Katharina am Bahnhof von Kaunas
|
Vom Bahnhof mussten die Häftlinge vermutlich zu Fuß mehrere
Kilometer bis zum IX. Fort laufen. Die alte Wehranlage aus dem ersten Weltkrieg
wurde von den Nazis kurzerhand zum Vernichtungslager umfunktioniert. Ähnlich
wie in Treblinka hatte die Anlage von nun an nur noch einen Zweck: die
konsequente Auslöschung aller Regimegegner und unerwünschter Minderheiten,
darunter vor allem Juden. Viele der Opfer von Kaunas sind bis heute anonym. Man
weiß nur, dass zahlreiche Juden aus dem Ghetto von Kaunas hier umgebracht
wurden und dass weitere Opfer mit den Deportationszügen aus dem Westen kamen.

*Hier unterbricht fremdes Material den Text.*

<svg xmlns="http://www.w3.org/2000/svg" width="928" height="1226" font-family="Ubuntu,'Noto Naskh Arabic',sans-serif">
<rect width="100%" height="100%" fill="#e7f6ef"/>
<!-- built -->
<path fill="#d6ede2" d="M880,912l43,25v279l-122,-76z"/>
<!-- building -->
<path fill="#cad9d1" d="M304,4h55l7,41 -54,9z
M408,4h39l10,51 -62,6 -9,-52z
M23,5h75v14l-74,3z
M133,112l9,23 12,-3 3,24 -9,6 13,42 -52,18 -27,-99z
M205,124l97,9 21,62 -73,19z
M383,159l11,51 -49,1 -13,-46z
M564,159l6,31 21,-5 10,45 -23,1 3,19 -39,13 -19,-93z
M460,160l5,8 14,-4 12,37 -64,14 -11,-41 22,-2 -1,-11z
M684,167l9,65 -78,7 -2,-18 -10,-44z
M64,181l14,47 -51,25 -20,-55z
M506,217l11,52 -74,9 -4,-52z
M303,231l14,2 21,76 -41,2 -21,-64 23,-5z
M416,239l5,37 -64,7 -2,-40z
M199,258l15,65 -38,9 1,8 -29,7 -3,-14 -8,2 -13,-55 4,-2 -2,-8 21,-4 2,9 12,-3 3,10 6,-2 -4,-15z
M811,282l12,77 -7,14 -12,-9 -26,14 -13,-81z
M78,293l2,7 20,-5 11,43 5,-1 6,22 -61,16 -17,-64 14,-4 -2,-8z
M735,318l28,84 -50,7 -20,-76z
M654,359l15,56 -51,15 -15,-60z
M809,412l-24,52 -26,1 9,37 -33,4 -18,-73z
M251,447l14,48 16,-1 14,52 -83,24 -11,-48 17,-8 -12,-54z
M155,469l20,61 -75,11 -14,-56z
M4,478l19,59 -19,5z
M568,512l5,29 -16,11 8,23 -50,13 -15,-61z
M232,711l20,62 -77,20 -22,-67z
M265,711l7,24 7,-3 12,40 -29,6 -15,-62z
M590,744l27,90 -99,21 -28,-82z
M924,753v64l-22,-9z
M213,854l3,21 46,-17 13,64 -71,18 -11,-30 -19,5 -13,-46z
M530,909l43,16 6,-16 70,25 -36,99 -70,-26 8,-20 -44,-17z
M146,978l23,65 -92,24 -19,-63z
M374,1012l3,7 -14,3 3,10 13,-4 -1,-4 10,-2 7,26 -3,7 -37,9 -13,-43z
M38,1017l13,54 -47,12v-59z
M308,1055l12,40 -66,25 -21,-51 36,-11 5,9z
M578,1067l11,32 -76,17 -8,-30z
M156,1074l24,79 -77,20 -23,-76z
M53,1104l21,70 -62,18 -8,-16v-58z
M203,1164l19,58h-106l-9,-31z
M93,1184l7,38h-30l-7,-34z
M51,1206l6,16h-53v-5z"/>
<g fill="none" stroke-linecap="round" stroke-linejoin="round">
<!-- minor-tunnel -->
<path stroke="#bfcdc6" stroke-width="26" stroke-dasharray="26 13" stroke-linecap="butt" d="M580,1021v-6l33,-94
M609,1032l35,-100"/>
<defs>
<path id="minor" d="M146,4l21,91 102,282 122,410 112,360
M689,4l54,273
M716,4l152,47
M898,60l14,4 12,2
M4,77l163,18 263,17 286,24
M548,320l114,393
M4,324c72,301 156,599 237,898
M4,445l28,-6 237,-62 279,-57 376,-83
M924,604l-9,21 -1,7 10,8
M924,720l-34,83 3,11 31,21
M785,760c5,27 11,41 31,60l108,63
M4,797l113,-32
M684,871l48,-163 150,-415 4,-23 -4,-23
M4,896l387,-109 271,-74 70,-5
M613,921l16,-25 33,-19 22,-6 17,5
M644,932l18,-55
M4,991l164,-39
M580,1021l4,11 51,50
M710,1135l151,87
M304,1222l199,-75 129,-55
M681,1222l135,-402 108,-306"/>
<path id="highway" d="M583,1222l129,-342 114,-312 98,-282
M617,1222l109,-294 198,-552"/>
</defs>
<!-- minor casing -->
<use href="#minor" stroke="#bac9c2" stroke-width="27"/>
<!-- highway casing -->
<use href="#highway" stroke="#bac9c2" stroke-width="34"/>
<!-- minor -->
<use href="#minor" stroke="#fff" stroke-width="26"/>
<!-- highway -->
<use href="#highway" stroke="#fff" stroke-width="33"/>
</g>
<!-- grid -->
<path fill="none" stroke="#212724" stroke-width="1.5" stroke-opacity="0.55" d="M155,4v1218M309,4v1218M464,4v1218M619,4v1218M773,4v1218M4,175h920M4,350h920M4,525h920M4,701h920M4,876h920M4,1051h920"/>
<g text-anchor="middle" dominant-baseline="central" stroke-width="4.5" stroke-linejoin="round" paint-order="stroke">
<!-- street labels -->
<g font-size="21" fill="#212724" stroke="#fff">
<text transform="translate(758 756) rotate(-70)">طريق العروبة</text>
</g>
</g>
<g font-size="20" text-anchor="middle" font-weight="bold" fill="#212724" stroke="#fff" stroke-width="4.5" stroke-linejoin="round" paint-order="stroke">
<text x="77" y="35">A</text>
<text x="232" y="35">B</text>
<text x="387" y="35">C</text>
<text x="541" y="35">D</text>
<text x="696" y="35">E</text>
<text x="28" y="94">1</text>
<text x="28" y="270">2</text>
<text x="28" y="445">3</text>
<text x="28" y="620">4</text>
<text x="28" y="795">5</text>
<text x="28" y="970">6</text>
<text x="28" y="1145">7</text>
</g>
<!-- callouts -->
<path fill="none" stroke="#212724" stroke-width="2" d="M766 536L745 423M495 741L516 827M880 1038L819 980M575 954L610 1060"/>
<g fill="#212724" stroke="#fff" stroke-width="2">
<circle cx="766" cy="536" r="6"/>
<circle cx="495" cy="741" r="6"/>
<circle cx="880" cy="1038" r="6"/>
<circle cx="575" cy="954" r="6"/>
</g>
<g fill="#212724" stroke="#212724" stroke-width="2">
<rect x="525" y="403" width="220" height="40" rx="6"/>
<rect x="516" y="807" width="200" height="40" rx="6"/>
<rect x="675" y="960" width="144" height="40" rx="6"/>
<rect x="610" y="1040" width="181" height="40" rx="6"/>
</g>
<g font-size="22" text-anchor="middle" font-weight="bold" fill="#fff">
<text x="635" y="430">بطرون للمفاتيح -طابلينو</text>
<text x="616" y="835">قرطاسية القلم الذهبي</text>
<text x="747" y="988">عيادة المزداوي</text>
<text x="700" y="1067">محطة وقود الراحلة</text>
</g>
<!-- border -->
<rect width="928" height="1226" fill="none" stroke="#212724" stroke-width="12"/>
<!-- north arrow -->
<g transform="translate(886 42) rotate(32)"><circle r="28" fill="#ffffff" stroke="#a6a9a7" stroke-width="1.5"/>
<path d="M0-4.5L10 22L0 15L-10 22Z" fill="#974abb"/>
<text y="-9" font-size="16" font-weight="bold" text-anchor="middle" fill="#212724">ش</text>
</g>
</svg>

Ein Zufall will es, dass gerade die Deportationsliste der Münchner Juden, auf
der auch Kissinger zu finden ist, überliefert ist.
Das Neunte Fort
Das Museum des IX. Forts stellt uns freundlicherweise einen Experten
zur Führung durch die Anlage zur Seite. Der Litauer Rolandas Vytautas Lingys
ist ein weiteres gutes Beispiel eines jungen Mannes, der sich aktiv mit seiner
Geschichte auseinandersetzt. Während er uns durch das Museum und das Fort
führt, erzählt er von der Gräueltaten der SS, reflektiert aber auch die
Mittäterschaft vieler Litauer bei den Verbrechen gegen die Juden, die von einem
wütenden Mob in den Straßen von Kaunas auf Befehl der SS niedergeknüppelt
wurden.
Kaunas, IX. Fort |
Gleich am Eingang zum Fort fällt das große hölzerne Tor auf.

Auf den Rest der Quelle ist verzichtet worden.